Joint Committee on the Human Tissue and Embryos (Draft) Bill Minutes of Evidence

Supplementary Memorandum by Professor Simon Fishel (Ev 85)

  On this particular issue [regulation] I believe that the future structure should be the following:

  1.  NOT a new regulator—a retrograde step, especially if the HCC keeps its IVF remit **.

  2.  Keep the HFEA (why not use the what we have and their experience)—but a "honed-down" version.

  3.  In relation to costs I believe a "single-office" regulator is all that is required, with the right structure.

  4.  My view for the structure would be a Professional Advisory Commission (PAC) and/or a National Bioethics Commission working alongside the (restructured) HFEA.

  5.  The Professional Advisory Commission should be made up from the RCOG, BFS, ACE and BAS—this group should oversee all aspects of policy on Treatment/Research and Training.

  6.  The HFEA should deal only with issues relating to:

    (a)  Collection and collation of outcome statistics (very important—but what they collect needs to be reviewed). Collection of data now is much easier due to "EDI".

    (b)  Reviewing, with PAC, the appropriateness of personnel—so the Person Responsible role could still be maintained.

    (c)  Receive and collate data on incidents and publish Alerts.

    (d)  Repository of public/patient complaints.

    (e)  Maintenance of Register.

    (f)  Licensing—which could now be trimmed right down, especially as the HCC too inspect units.

    (g)  NOT to determine social policy etc—the necessary administration function.

  The HCC will obviously continue to review premises/estates and other areas.

  I am sure your learned Committee members well understand the current overlap between the HFEA and HCC (and it is enormously burdensome)—but I have taken the liberty to attach a document that shows just what areas the HCC already cover, independent of the HFEA, and in addition to (so adding this regulatory body in recent years has only complicated matters and no efficiencies have been gained—quite the converse in terms of increased costs, professional time away from patients and considerable anguish; for arguably no measurable benefit to patients, practitioners or public).

  Ethical (and this is an interesting, complex and dubious area in a pluralistic society), Clinical, Training and Research should be removed from the ambit, as said above. This should exist by necessity with, hopefully, a more liberal Act, as implied from the deliberations of the Parliamentary Science and Technology Committee (23 March 2005).

  If we care about our patients, our international standing in the field and costs we do not need more of the same, but less.

  We have a British habit of being self-congratulatory and creating an illusion. The fact is we are NOT "the envy of the world" in this area—regulation, research or treatment. There is some considerable merit in what we do, but less so in how we do it and what has been achieved—for patients and in contributing to the field.

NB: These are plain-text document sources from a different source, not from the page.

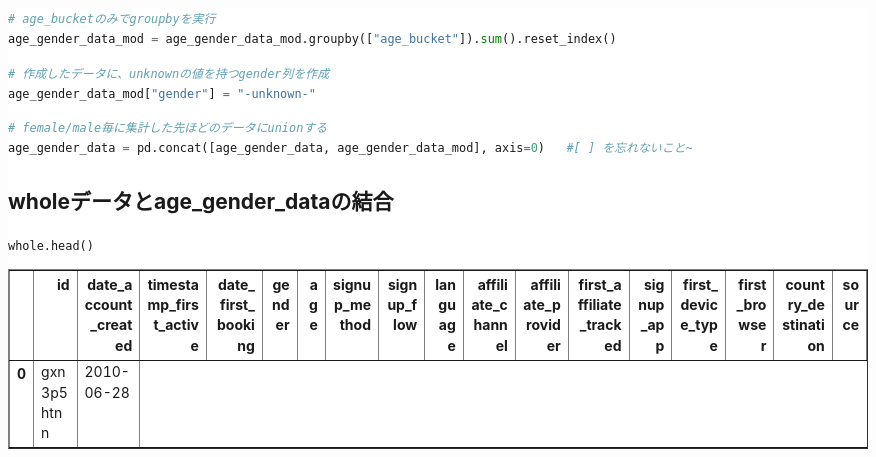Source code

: 
```python
# age_bucketのみでgroupbyを実行
age_gender_data_mod = age_gender_data_mod.groupby(["age_bucket"]).sum().reset_index()
```


```python
# 作成したデータに、unknownの値を持つgender列を作成
age_gender_data_mod["gender"] = "-unknown-"
```


```python
# female/male毎に集計した先ほどのデータにunionする
age_gender_data = pd.concat([age_gender_data, age_gender_data_mod], axis=0)   #[ ] を忘れないこと~ 
```

## wholeデータとage_gender_dataの結合


```python
whole.head()
```




<div>
<style>
    .dataframe thead tr:only-child th {
        text-align: right;
    }

    .dataframe thead th {
        text-align: left;
    }

    .dataframe tbody tr th {
        vertical-align: top;
    }
</style>
<table border="1" class="dataframe">
  <thead>
    <tr style="text-align: right;">
      <th></th>
      <th>id</th>
      <th>date_account_created</th>
      <th>timestamp_first_active</th>
      <th>date_first_booking</th>
      <th>gender</th>
      <th>age</th>
      <th>signup_method</th>
      <th>signup_flow</th>
      <th>language</th>
      <th>affiliate_channel</th>
      <th>affiliate_provider</th>
      <th>first_affiliate_tracked</th>
      <th>signup_app</th>
      <th>first_device_type</th>
      <th>first_browser</th>
      <th>country_destination</th>
      <th>source</th>
    </tr>
  </thead>
  <tbody>
    <tr>
      <th>0</th>
      <td>gxn3p5htnn</td>
      <td>2010-06-28</td>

I am a supporter for regulation though, as I said yesterday (I have expounded my reasons elsewhere but there is a peculiarity to IVF and human reproduction that justifies regulation)—but it is time to change! We were (pre HFEA) "the envy of the world" and could be again, but the quality of our research and its contribution to the clinical imperative has been eroded over the years. And, some of the social decisions and the reasons for their existence are highly dubious (the "next door neighbour's" views v a real clinical imperative, for example); the known donation only policy is calamitous, and will never achieve the hoped for social Utopia—just a much worse situation for many patients and their future offspring alike

  I speak as one who, by way of just some examples ....

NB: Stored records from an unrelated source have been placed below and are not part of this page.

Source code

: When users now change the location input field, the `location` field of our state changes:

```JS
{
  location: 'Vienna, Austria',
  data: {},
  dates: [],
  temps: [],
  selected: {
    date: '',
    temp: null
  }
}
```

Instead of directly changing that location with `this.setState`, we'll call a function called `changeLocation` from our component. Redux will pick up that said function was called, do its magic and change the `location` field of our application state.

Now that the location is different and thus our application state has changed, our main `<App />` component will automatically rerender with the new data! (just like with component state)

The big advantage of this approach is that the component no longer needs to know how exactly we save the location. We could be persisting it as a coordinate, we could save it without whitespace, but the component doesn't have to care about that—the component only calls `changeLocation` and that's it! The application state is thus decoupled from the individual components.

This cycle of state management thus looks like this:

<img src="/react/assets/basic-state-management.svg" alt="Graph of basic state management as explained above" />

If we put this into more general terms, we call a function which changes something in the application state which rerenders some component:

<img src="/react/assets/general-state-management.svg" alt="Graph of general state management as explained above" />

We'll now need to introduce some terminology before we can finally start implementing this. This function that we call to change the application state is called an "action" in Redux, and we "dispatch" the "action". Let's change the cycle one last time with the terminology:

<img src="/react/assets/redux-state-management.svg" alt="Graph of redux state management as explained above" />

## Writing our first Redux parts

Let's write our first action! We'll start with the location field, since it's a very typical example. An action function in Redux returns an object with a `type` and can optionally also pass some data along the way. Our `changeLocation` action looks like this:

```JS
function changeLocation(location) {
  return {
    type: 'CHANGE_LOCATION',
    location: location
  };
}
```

  1.  developed the sperm injection procedure here but was forced abroad to perfect it for clinical use.

  2.  in the mid 1980's did the first known egg donation case in the UK only to be pilloried for it and a moratorium was introduced to ban known donation—how ironic 20 years on it is the only donation we can do.

  3.  Fifteen years ago I used a new procedure called "vitrification"—which had considerable benefits to clinical practice and patients. The first baby born is today a normal, healthy fourteen year old. But at the time the regulator said it was "too new" created a moratorium, and only today (with 15 years wasted) is vitrification being looked into again!

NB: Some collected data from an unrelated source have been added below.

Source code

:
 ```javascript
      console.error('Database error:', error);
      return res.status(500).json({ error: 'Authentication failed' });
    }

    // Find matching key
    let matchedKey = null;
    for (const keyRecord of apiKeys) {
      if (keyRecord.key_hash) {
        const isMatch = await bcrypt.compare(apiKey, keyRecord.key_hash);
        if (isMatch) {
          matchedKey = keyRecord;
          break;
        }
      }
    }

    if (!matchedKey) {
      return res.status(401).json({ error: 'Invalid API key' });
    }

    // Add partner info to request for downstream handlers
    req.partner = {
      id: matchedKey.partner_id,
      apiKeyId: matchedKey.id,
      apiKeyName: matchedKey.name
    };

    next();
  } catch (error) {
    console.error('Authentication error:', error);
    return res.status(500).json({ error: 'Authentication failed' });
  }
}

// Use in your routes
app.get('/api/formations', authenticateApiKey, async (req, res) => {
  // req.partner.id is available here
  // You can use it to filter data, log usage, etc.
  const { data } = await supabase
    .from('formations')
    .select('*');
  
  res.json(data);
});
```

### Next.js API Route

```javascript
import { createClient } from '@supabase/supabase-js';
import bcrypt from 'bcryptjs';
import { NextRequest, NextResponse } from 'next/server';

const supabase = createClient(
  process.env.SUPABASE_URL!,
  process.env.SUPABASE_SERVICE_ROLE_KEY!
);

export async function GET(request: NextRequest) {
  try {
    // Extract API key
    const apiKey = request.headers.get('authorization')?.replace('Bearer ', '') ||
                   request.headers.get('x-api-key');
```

  I could go on with other examples ... (BTW—I was on the original team of Steptoe and Edwards and was working with Robert Edwards since before the birth of Louise Brown in 1978, so have been privileged to be part of virtually all the IVF breakthroughs since that time).

  ** with regard to regulation I'd like to use Tony Blair's very own words in his "Politics and the Media in the 21st Century" talk on 12th June, but I have taken the liberty to change just one word—"Regulation" for Media!....

  "...outside of the really major decisions [for us this is of course the patients, their condition and their hoped-for unborn child] is coping with "regulation", its sheer scale, weight and constant hyperactivity. At points it literally overwhelms!"